» **The data**
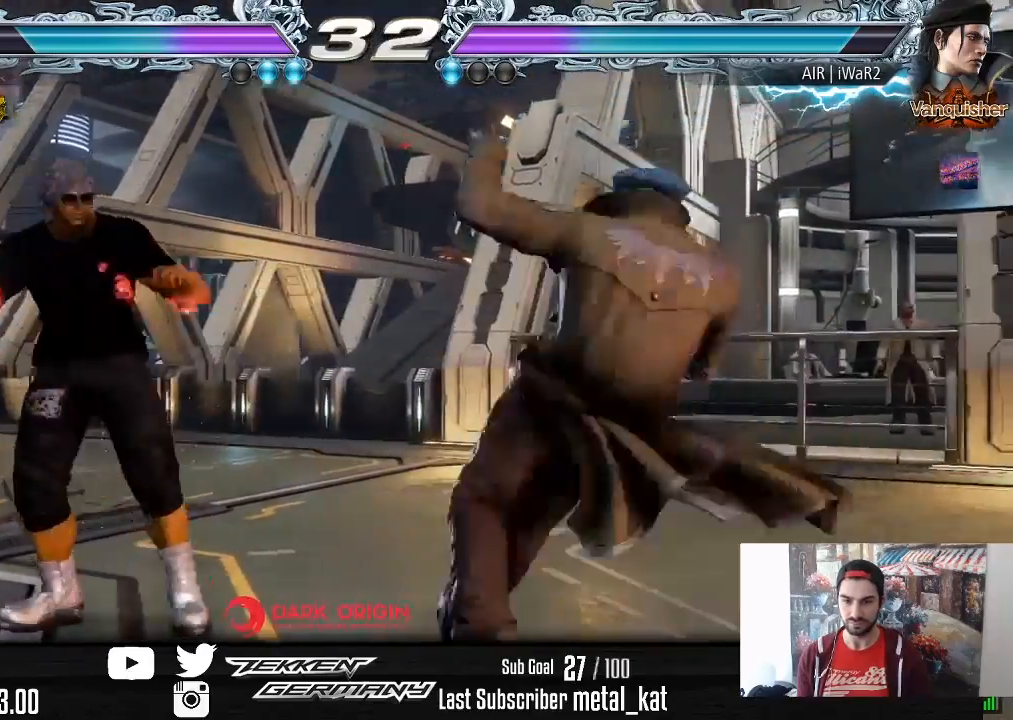
{"buttons": [], "right_stick": "center", "events": [[67, "DPAD_LEFT", "up"], [117, "DPAD_LEFT", "down"], [433, "DPAD_LEFT", "up"]]}
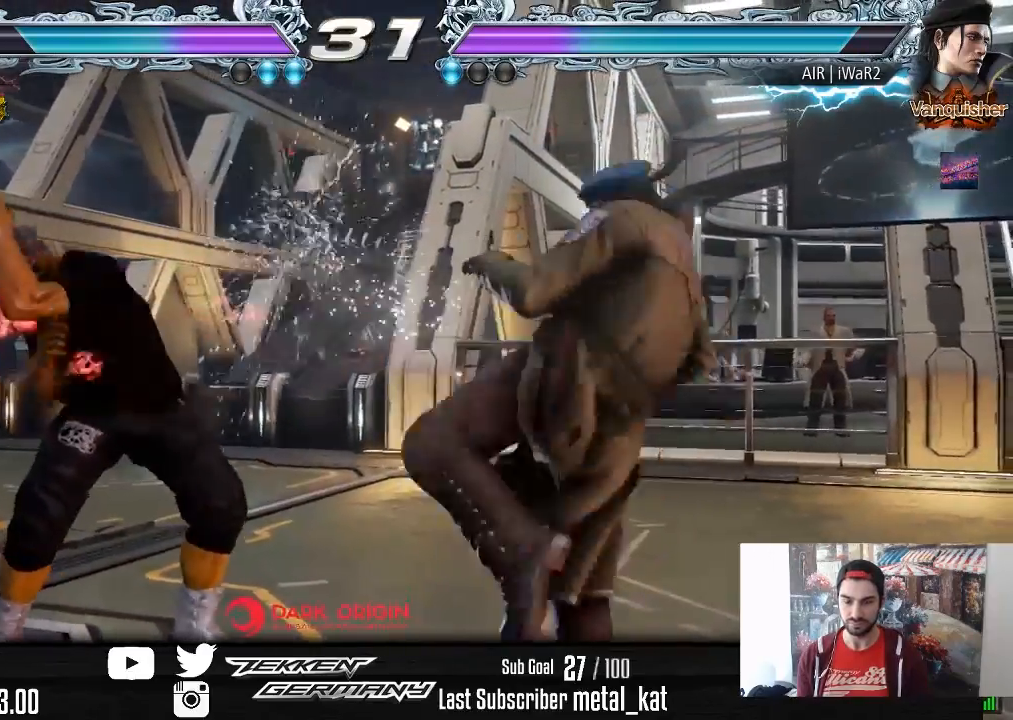
{"buttons": ["SQUARE", "DPAD_UP", "DPAD_RIGHT"], "right_stick": "center", "events": [[17, "DPAD_RIGHT", "down"], [100, "DPAD_RIGHT", "up"], [150, "DPAD_RIGHT", "down"], [267, "DPAD_RIGHT", "up"], [300, "DPAD_LEFT", "down"], [400, "DPAD_LEFT", "up"], [467, "DPAD_RIGHT", "down"], [467, "DPAD_UP", "down"], [483, "SQUARE", "down"]]}
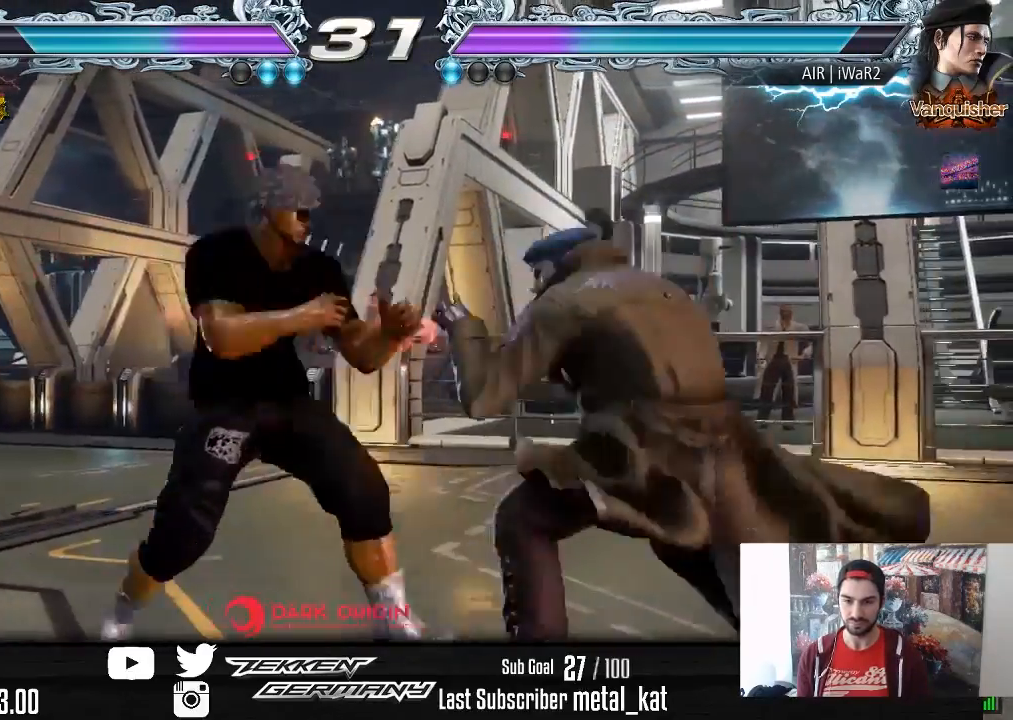
{"buttons": ["DPAD_RIGHT"], "right_stick": "center", "events": [[133, "SQUARE", "up"], [167, "DPAD_UP", "up"]]}
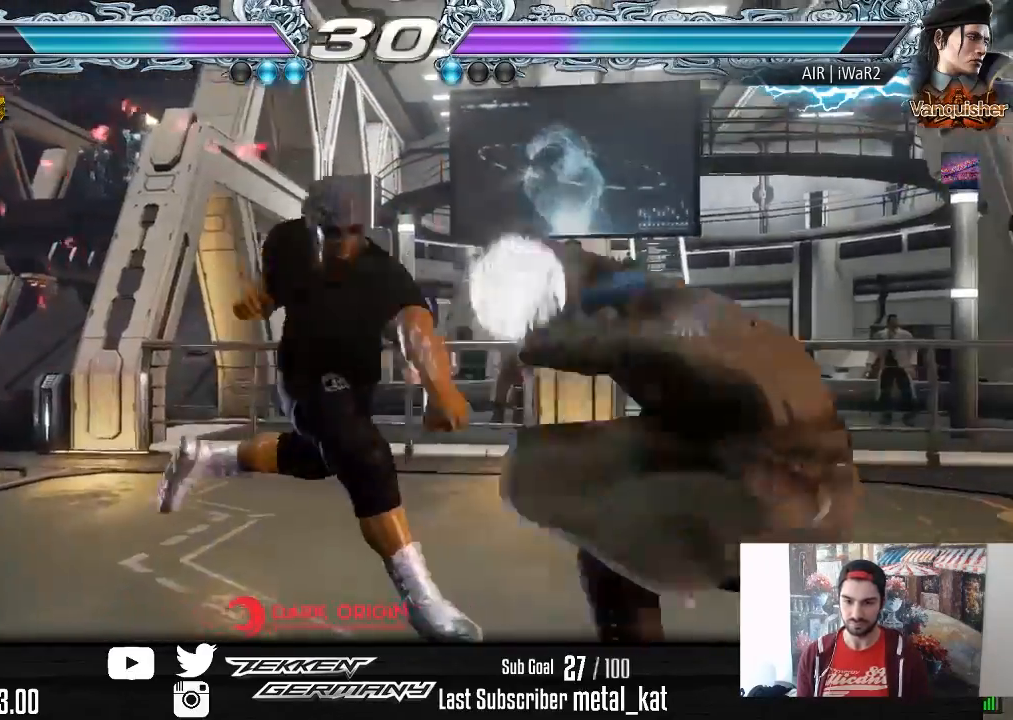
{"buttons": ["SQUARE", "DPAD_RIGHT"], "right_stick": "center", "events": [[467, "SQUARE", "down"]]}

» **Exercise description**
Give the data again exactly, image-free.

» **Exercise solution**
{"buttons": [], "right_stick": "center", "events": [[67, "DPAD_LEFT", "up"], [117, "DPAD_LEFT", "down"], [433, "DPAD_LEFT", "up"]]}
{"buttons": ["SQUARE", "DPAD_UP", "DPAD_RIGHT"], "right_stick": "center", "events": [[17, "DPAD_RIGHT", "down"], [100, "DPAD_RIGHT", "up"], [150, "DPAD_RIGHT", "down"], [267, "DPAD_RIGHT", "up"], [300, "DPAD_LEFT", "down"], [400, "DPAD_LEFT", "up"], [467, "DPAD_RIGHT", "down"], [467, "DPAD_UP", "down"], [483, "SQUARE", "down"]]}
{"buttons": ["DPAD_RIGHT"], "right_stick": "center", "events": [[133, "SQUARE", "up"], [167, "DPAD_UP", "up"]]}
{"buttons": ["SQUARE", "DPAD_RIGHT"], "right_stick": "center", "events": [[467, "SQUARE", "down"]]}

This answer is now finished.